The content source of this page is from Internet, which doesn't represent Alibaba Cloud's opinion; products and services mentioned on that page don't have any relationship with Alibaba Cloud. If the content of the page makes you feel confusing, please write us an email, we will handle the problem within 5 days after receiving your email.

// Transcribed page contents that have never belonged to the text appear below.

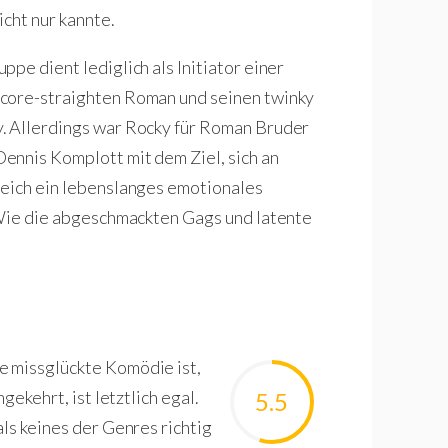
icht nur kannte.
pe dient lediglich als Initiator einer
dcore-straighten Roman und seinen twinky
. Allerdings war Rocky für Roman Bruder
ennis Komplott mit dem Ziel, sich an
leich ein lebenslanges emotionales
 Wie die abgeschmackten Gags und latente
e missglückte Komödie ist,
gekehrt, ist letztlich egal.
5.5
ls keines der Genres richtig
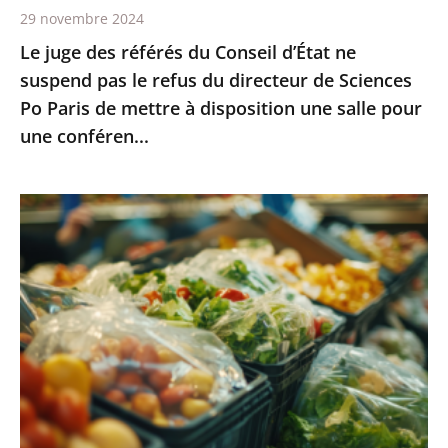
29 novembre 2024
refus
Le juge des référés du Conseil d’État ne
du
suspend pas le refus du directeur de Sciences
directeur
Po Paris de mettre à disposition une salle pour
de
une conféren...
Sciences
Po
Paris
Interdiction
de
des
mettre
emballages
à
plastiques
disposition
pour
une
les
salle
fruits
pour
et
une
légumes
conféren...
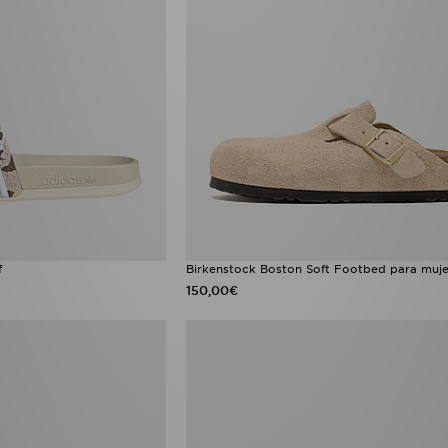
f
Birkenstock Boston Soft Footbed para muje
150,00€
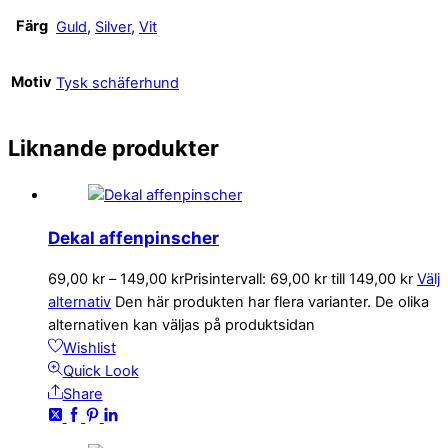
Färg
Guld
,
Silver
,
Vit
Motiv
Tysk schäferhund
Liknande produkter
Dekal affenpinscher
69,00
kr
–
149,00
kr
Prisintervall: 69,00 kr till 149,00 kr
Välj
alternativ
Den här produkten har flera varianter. De olika
alternativen kan väljas på produktsidan
Wishlist
Quick Look
Share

If you find any instances of plagiarism from the community, please send an email to: info-contact@alibabacloud.com and provide relevant evidence. A staff member will contact you within 5 working days.

A Free Trial That Lets You Build Big!

Start building with 50+ products and up to 12 months usage for Elastic Compute Service

  • Sales Support

    1 on 1 presale consultation

  • After-Sales Support

    24/7 Technical Support 6 Free Tickets per Quarter Faster Response

  • Alibaba Cloud offers highly flexible support services tailored to meet your exact needs.